# Outdoor fireplace, firewood box upper bracing?



## Double (Feb 15, 2012)

Building an outdoor fireplace, with a firewood box on each side that will hold wood underneath and act as a seating area as well. 

The fireplace is going to be all brick exterior. 

What should I use to get a rigid structure for the top of the the box?

Should I build a form with wire mesh and pour concrete then brick over?

Should I get a large stone slab to cap each side?


----------



## joecaption (Nov 30, 2011)

1/2" steel plate.


----------



## Double (Feb 15, 2012)

> 1/2" steel plate.


...Never would have thoguht of that...

Would you just take your measurement to a local metal shop and have them cut to size?


----------



## joecaption (Nov 30, 2011)

That's the only way to do it.
I suggested 1/2" so when it gets hot it does not sag.


----------



## Double (Feb 15, 2012)

Excellent, thanks.

I was just thinking, I'm going to elevate the firebox about 12-18" from the pad.

Would you also use a plate over the cinderblock? Or can I simply use flat blockand brick up from there?


----------



## jomama45 (Nov 13, 2008)

Are you talking about the lintel over the firewood storage boxes, or the firebox itself? Either way, steel flatstock would be one of the last things I would use............


----------



## joecaption (Nov 30, 2011)

And why is that?
jomama is the mason, whatever he suggest on how to do this should work.


----------



## Double (Feb 15, 2012)

My original question was about the firewood storage boxes to support the brick work or stone above the storage space so someone could sit.

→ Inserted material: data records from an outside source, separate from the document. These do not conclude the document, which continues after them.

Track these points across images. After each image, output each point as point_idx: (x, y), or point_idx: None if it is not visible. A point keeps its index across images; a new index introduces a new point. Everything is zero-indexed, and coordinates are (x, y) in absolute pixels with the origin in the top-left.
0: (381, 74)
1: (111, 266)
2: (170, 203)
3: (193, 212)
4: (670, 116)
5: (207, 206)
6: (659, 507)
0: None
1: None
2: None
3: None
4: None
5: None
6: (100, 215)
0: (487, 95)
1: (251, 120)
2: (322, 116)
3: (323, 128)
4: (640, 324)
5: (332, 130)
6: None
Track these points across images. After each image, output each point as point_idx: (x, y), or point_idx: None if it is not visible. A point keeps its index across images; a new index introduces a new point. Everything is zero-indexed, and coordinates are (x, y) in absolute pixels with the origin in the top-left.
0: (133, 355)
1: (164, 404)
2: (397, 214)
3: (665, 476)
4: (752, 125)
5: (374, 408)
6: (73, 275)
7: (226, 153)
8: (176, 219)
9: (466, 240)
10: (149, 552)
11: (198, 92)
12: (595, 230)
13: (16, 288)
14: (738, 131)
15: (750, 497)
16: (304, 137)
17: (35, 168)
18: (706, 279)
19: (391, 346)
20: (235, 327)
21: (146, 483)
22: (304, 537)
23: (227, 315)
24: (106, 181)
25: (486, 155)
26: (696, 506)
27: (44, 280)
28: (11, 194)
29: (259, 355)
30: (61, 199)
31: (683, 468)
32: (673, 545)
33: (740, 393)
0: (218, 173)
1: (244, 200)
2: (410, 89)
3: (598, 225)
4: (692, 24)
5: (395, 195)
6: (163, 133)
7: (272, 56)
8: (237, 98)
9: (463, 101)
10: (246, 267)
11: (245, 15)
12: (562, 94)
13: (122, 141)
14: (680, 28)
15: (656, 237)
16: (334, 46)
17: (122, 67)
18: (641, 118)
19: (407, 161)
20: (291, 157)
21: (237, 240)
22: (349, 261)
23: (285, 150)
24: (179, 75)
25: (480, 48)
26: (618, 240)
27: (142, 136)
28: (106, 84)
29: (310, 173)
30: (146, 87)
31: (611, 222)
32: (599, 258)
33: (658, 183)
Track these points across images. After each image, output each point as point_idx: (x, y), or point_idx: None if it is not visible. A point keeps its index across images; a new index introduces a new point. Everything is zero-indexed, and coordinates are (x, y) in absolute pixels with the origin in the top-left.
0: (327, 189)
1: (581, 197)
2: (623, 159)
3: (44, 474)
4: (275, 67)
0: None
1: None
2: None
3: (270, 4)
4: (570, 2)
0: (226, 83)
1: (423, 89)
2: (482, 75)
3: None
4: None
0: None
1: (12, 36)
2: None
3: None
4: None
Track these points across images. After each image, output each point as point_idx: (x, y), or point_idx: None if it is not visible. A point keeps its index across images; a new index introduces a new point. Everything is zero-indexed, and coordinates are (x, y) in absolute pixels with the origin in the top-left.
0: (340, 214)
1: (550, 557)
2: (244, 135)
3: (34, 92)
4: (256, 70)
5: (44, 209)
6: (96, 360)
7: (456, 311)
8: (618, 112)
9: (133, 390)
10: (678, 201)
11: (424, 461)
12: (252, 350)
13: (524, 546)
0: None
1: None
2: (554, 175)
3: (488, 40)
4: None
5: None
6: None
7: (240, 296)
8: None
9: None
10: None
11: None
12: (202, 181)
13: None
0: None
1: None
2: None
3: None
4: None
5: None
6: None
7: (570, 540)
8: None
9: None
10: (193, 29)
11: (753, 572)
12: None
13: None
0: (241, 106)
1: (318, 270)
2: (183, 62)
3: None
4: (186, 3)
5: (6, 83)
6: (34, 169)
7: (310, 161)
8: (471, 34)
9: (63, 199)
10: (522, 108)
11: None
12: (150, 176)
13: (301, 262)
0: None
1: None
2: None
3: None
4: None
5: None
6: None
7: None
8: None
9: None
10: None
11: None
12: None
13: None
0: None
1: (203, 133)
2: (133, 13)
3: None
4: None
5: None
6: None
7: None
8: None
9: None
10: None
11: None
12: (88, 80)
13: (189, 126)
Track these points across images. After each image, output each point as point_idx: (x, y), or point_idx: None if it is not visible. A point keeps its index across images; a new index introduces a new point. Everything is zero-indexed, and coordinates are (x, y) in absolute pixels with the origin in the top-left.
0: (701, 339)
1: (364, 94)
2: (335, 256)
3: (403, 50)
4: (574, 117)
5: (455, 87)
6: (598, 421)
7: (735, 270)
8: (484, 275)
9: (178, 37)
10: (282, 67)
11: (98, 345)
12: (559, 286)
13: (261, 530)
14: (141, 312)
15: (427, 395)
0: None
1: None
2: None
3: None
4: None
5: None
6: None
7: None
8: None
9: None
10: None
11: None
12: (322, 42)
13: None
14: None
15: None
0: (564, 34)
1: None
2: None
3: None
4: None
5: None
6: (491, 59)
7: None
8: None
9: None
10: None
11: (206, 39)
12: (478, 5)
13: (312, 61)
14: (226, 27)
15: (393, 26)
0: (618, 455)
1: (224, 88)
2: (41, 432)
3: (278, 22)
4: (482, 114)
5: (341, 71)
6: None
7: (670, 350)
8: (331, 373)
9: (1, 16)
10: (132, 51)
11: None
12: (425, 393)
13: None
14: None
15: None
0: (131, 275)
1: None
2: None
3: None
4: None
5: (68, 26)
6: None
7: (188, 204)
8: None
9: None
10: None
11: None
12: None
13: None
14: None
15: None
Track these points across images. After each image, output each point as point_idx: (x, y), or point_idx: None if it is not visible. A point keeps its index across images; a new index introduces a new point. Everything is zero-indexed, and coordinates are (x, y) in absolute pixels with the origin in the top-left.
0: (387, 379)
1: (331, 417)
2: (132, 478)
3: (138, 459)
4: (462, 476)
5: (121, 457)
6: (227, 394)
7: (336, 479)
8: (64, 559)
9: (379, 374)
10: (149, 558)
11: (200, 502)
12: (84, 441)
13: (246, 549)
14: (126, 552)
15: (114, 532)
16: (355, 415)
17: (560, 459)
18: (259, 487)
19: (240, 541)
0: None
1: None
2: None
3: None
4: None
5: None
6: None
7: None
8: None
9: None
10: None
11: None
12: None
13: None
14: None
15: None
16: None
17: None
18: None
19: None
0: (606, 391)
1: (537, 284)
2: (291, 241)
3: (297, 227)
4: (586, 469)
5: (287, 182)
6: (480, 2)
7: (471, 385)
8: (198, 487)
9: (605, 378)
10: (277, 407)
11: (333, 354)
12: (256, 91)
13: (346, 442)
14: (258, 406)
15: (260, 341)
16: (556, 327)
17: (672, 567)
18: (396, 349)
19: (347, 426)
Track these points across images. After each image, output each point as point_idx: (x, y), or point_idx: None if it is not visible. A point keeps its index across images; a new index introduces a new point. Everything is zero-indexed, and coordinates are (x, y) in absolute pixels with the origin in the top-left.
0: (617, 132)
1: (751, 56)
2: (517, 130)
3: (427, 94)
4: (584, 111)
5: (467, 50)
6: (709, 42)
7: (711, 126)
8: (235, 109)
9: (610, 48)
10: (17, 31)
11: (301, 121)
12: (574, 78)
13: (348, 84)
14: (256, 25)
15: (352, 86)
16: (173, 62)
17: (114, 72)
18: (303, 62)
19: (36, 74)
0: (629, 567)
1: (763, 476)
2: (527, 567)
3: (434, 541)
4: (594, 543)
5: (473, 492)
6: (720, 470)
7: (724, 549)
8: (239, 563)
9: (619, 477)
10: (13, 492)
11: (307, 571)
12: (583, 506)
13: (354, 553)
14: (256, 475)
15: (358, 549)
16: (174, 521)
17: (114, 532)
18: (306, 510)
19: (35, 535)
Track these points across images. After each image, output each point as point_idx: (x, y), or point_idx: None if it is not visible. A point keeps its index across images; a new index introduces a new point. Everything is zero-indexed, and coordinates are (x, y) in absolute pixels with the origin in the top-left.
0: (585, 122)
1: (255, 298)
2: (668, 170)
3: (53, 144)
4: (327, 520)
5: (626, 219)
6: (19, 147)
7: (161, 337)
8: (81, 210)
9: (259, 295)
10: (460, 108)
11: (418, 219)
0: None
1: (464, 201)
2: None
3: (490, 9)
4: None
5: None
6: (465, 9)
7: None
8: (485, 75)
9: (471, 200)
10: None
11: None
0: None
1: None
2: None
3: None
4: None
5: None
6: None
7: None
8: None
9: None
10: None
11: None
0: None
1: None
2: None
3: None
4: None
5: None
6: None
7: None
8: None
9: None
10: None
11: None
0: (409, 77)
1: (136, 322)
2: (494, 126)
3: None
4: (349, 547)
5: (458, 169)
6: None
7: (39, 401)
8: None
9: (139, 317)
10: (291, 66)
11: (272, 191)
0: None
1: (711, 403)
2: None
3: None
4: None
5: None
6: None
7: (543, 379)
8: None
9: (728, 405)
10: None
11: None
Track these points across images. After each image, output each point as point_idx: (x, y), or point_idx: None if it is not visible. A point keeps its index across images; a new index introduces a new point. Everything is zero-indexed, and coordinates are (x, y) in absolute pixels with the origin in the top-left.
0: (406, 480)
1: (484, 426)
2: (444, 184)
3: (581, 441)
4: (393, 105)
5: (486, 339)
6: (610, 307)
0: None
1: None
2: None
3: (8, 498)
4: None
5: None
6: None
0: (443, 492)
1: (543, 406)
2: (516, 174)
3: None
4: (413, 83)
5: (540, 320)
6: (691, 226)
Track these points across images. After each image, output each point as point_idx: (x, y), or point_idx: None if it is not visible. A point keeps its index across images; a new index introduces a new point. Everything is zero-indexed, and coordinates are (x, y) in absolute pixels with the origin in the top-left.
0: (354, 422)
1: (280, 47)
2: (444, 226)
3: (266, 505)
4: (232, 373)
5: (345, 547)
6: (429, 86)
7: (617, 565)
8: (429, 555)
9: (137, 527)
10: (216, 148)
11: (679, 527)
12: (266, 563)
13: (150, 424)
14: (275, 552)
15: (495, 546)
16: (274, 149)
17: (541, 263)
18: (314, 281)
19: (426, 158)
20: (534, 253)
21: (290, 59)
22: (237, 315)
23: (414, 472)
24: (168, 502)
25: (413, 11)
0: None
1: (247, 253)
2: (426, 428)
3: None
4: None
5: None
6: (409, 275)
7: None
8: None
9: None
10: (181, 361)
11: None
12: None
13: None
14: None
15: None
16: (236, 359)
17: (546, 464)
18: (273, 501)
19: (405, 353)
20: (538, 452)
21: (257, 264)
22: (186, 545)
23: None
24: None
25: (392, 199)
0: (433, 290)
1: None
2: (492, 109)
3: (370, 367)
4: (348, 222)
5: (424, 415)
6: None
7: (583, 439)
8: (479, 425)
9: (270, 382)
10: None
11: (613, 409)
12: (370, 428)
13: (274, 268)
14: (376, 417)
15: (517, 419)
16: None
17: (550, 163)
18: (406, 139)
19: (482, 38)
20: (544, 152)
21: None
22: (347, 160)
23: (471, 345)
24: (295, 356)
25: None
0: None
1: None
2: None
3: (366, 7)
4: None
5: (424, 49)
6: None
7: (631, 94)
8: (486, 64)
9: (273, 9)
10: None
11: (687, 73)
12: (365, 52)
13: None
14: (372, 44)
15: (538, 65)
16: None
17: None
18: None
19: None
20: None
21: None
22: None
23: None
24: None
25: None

My second question was about the need to use anything between the main block base and the bottom of the firebox, or if i can simply lay the fireblock floor right on top of the stone base. I was thinking two courses of cinder block beneath the fire box, but wasn't sure if I needed to lay flatblock on top of that to have a solid base for the floor of the firebox.


----------



## jomama45 (Nov 13, 2008)

Double said:


> My original question was about the firewood storage boxes to support the brick work or stone above the storage space so someone could sit.
> 
> You could pour a concrete top, use one large piece of stone, or if you have room, and angle iron would be a good choice to carry it.
> 
> ...


You're building this all on gravel, or some kind of foundation?


----------



## Double (Feb 15, 2012)

I was planning on making a form and pouring a pad over a tampered gravel base, but if you think gravel alone is sufficient that would save on cost.


----------



## jomama45 (Nov 13, 2008)

No, a 4" concrete pad over well-compacted base would be the absolute min. IMO.

I think you should post a picture/sketch of what you have in mind so we can give you clear answers to your questions.:thumbsup:


----------



## Double (Feb 15, 2012)

exactly the same idea as this, but all brick, possibly a stone top to the side "boxes"


----------



## Double (Feb 15, 2012)

My wife wants to replicate this look...



jomama45 said:


>


Although, I don't imagine it will look nearly as professional.


----------